● WORK ORDER
A single number is the answer: the count of lines below that contain "sold".

***** DATA *****

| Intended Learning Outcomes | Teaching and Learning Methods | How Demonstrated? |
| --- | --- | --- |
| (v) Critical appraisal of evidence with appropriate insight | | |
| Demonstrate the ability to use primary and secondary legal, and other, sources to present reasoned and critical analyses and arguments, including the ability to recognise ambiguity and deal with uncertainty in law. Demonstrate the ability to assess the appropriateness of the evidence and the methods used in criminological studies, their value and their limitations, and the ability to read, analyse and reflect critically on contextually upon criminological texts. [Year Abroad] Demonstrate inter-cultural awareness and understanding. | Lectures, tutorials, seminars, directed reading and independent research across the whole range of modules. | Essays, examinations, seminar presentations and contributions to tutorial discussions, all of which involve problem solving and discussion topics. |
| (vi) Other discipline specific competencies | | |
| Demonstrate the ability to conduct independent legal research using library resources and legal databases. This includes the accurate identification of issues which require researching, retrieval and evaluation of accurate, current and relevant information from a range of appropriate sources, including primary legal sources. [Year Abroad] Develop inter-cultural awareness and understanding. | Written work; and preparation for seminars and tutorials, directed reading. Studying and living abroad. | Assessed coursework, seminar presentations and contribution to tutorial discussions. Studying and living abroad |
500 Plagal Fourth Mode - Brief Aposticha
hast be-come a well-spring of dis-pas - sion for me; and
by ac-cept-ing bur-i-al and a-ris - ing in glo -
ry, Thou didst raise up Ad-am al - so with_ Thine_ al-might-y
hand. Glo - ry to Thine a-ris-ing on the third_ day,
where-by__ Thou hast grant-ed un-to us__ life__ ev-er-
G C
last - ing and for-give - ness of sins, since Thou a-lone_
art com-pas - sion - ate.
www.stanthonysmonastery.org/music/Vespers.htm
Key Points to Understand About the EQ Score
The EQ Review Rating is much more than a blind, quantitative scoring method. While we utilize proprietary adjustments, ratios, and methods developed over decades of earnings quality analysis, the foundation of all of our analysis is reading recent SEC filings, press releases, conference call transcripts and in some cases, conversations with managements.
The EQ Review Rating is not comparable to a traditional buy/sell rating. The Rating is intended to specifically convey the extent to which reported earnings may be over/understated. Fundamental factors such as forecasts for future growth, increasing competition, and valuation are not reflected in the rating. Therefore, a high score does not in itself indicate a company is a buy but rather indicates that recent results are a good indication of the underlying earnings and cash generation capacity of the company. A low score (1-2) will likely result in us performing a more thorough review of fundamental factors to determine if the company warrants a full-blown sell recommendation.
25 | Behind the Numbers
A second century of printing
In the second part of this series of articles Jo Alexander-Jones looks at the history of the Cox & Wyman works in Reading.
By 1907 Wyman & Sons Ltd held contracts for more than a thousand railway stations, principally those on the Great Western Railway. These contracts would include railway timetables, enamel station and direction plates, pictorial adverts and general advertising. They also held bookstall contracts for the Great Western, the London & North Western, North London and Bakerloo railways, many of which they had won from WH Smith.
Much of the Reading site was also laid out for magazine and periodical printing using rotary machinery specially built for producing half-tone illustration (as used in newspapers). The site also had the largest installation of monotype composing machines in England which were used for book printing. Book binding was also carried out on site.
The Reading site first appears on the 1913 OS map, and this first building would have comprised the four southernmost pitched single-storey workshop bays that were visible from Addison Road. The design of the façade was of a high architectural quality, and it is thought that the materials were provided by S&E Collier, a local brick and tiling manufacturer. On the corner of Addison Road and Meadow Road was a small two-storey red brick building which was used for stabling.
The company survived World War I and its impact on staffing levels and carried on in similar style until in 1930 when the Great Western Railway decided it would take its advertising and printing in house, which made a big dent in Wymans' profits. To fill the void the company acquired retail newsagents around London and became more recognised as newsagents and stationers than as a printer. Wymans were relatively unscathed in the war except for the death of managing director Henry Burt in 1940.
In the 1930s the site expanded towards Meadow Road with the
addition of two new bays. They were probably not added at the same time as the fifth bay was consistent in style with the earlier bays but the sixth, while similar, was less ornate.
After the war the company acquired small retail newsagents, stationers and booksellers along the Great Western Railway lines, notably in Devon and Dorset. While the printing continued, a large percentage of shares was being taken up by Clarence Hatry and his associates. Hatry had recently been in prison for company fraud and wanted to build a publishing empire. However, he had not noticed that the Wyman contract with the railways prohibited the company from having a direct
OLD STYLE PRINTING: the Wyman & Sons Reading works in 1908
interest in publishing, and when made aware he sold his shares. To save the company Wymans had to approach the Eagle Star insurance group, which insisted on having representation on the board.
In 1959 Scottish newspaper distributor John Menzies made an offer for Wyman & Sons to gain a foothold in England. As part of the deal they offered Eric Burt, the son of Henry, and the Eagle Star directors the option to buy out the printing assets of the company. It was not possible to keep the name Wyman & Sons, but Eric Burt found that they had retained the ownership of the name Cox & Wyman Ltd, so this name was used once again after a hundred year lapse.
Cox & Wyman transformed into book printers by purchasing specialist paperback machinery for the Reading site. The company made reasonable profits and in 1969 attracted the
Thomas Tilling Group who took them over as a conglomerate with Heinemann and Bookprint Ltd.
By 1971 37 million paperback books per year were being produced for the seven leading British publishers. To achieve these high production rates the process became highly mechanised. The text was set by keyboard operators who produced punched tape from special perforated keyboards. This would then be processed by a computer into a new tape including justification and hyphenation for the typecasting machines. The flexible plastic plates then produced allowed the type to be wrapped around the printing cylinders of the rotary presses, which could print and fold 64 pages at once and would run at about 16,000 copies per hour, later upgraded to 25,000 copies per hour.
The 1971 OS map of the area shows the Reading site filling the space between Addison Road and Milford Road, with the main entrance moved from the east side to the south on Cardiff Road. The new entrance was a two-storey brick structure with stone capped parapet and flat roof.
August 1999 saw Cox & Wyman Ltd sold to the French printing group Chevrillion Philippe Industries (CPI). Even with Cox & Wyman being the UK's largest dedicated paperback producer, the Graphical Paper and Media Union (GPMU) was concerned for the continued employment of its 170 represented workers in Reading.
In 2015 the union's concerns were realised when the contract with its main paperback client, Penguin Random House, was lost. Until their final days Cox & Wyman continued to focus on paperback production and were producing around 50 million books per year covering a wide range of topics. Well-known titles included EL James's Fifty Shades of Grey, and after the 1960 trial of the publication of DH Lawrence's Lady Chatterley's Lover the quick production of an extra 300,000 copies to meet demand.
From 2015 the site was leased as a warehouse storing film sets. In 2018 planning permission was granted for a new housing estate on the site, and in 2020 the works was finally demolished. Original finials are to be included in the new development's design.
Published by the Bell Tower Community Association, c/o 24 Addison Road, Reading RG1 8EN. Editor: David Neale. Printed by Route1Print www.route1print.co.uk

*****

● WRITTEN ANSWER
2